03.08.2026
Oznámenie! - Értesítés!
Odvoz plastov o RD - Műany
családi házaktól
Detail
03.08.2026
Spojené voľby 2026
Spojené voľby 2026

=-=-=

■ Exercise goal ■
Please convert the material above into a JSON list of strings, one string per line, leaving out blank lines.

■ Response below ■
[
  "03.08.2026",
  "Oznámenie! - Értesítés!",
  "Odvoz plastov o RD - Műany",
  "családi házaktól",
  "Detail",
  "03.08.2026",
  "Spojené voľby 2026",
  "Spojené voľby 2026"
]